Return the records below verbatim, leaving out the pictures.

☆ ☆ ☆ ☆

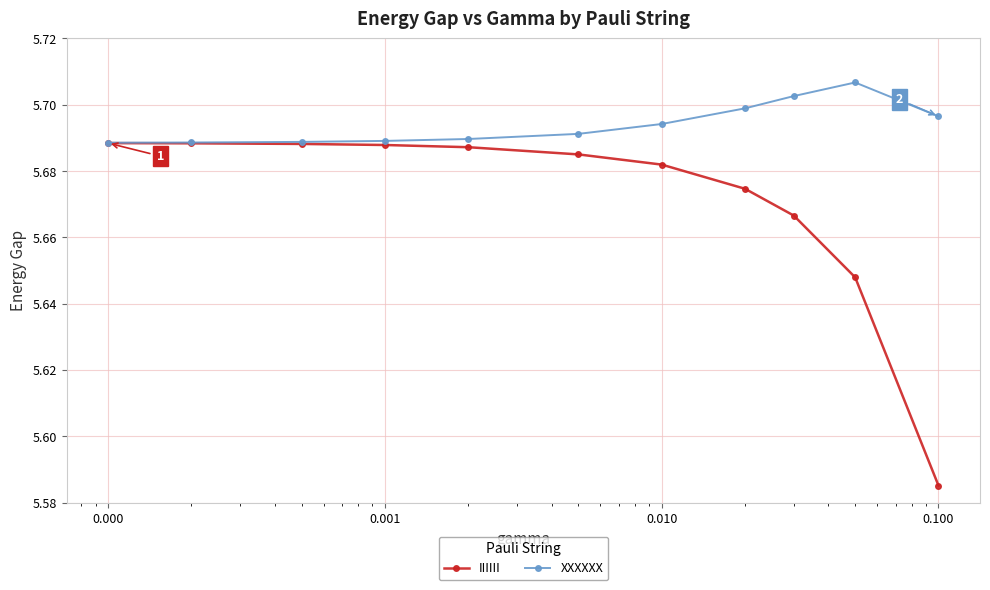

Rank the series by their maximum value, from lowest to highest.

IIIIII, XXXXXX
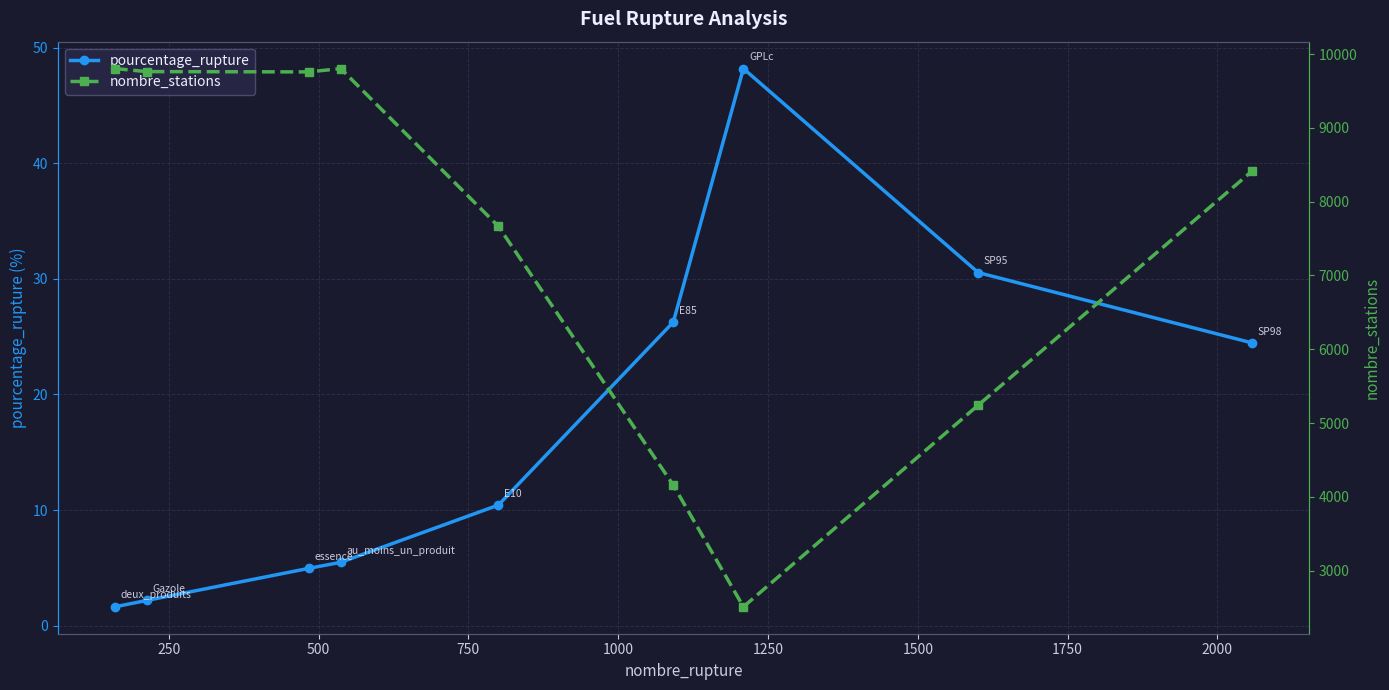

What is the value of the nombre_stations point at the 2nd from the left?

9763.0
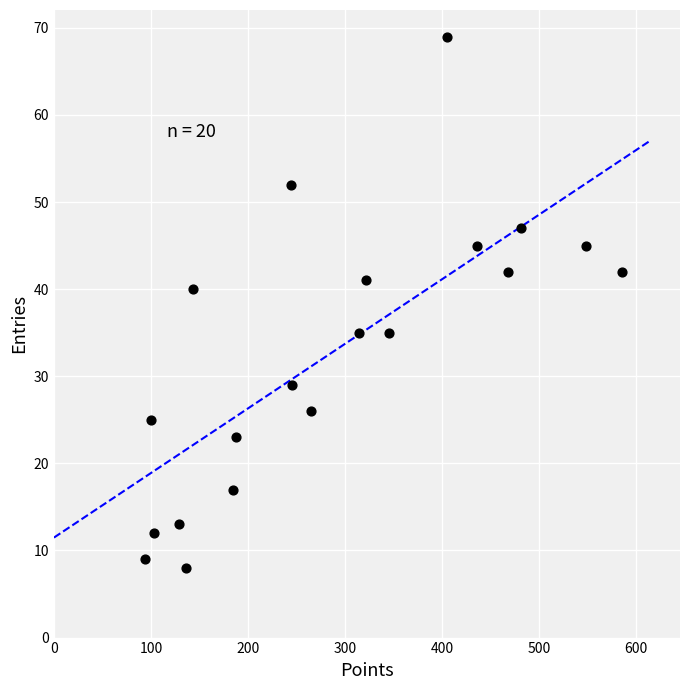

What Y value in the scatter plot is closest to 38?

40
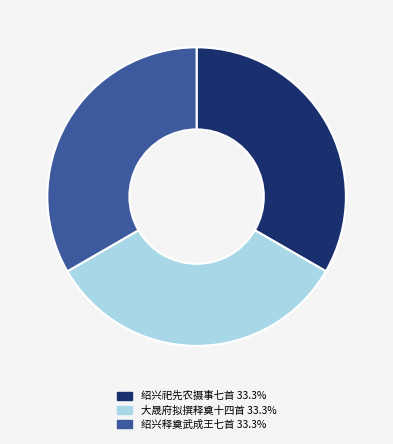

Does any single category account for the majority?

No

☆ ☆ ☆ ☆

### WRITTEN ANSWER
Rank the series by their maximum value, from lowest to highest.

IIIIII, XXXXXX

What is the value of the nombre_stations point at the 2nd from the left?

9763.0

What Y value in the scatter plot is closest to 38?

40

Does any single category account for the majority?

No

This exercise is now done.